◆ **COMPLETE THE FOLLOWING**
a – According to the excerpt on the @binary decorator, which parameter of that decorator defines the working directory for running the binary?
b – In one to three sentences, explain why the excerpt on the @binary decorator allows type information for the invocation parameters to be supplied through the @task decorator.
c – Proceed with the excerpt on the @binary decorator, starting after the last line shown.

◆ **EXTRACT TO READ**
*****

Consequently, the task body will be empty and the function parameters will be used as invocation parameters with some extra information that can be provided within the @task decorator.
The following subparagraphs describe their usage.
1.6.1. Binary decorator
The @binary decorator shall be used to define that a task is going to invoke a binary executable.
In this context, the @task decorator parameters will be used as the binary invocation parameters (following their order in the function definition). Since the invocation parameters can be of different nature, information on their type can be provided through the @task decorator.
Code 40 shows the most simple binary task definition without/with constraints (without parameters); please note that @constraint decorator has to be provided on top of the others.
from pycompss.api.task import task
from pycompss.api.binary import binary
@binary(binary="mybinary.bin")
@task()
def binary_func():
pass
@constraint(computingUnits="2")
@binary(binary="otherbinary.bin")
@task()
def binary_func2():
pass
The invocation of these tasks would be equivalent to:
$ ./mybinary.bin
$ ./otherbinary.bin # in resources that respect the constraint.
The @binary
decorator supports the working_dir
parameter to define
the working directory for the execution of the defined binary.
Code 41 shows a more complex binary invocation, with files as parameters:
from pycompss.api.task import task
from pycompss.api.binary import binary
from pycompss.api.parameter import *
@binary(binary="grep", working_dir=".")
@task(infile={Type:FILE_IN_STDIN}, result={Type:FILE_OUT_STDOUT})
def grepper():
pass
# This task definition is equivalent to the folloowing, which is more verbose:
@binary(binary="grep", working_dir=".")
@task(infile={Type:FILE_IN, StdIOStream:STDIN}, result={Type:FILE_OUT, StdIOStream:STDOUT})
def grepper(keyword, infile, result):
pass
if __name__=='__main__':
infile = "infile.txt"
outfile = "outfile.txt"
grepper("Hi", infile, outfile)
The invocation of the grepper task would be equivalent to:
$ # grep keyword < infile > result
$ grep Hi < infile.txt > outfile.txt
Please note that the keyword parameter is a string, and it is respected as is in the invocation call.
Thus, PyCOMPSs can also deal with prefixes for the given parameters. Code 42 performs a system call (ls) with specific prefixes:
from pycompss.api.task import task
from pycompss.api.binary import binary
from pycompss.api.parameter import *
@binary(binary="ls")
@task(hide={Type:FILE_IN, Prefix:"--hide="}, sort={Prefix:"--sort="})
def myLs(flag, hide, sort):
pass
if __name__=='__main__':
flag = '-l'
hideFile = "fileToHide.txt"
sort = "time"
myLs(flag, hideFile, sort)

*****

◆ **DATA EXCERPT**
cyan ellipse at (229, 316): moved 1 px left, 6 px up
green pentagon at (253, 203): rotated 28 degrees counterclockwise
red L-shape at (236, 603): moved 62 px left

*****

◆ **EXPECTED OUTPUTS**
a – The working_dir parameter.

b – The invocation parameters of a binary can be of different nature. The @task decorator therefore lets information on their type be provided.

c –
The invocation of the myLs task would be equivalent to:
$ # ls -l --hide=hide --sort=sort
$ ls -l --hide=fileToHide.txt --sort=time
This particular case is intended to show all the power of the @binary decorator in conjuntion with the @task decorator. Please note that although the hide parameter is used as a prefix for the binary invocation, the fileToHide.txt would also be transfered to the worker (if necessary) since its type is defined as FILE_IN. This feature enables to build more complex binary invocations.
In addition, the @binary
decorator also supports the fail_by_exit_value
parameter to define the failure of the task by the exit value of the binary
(Code 43).
It accepts a boolean (True
to consider the task failed if the exit value is
not 0, or False
to ignore the failure by the exit value (default)), or
a string to determine the environment variable that defines the fail by
exit value (as boolean).
The default behaviour (fail_by_exit_value=False
) allows users to receive
the exit value of the binary as the task return value, and take the
necessary decissions based on this value.
@binary(binary="mybinary.bin", fail_by_exit_value=True)
@task()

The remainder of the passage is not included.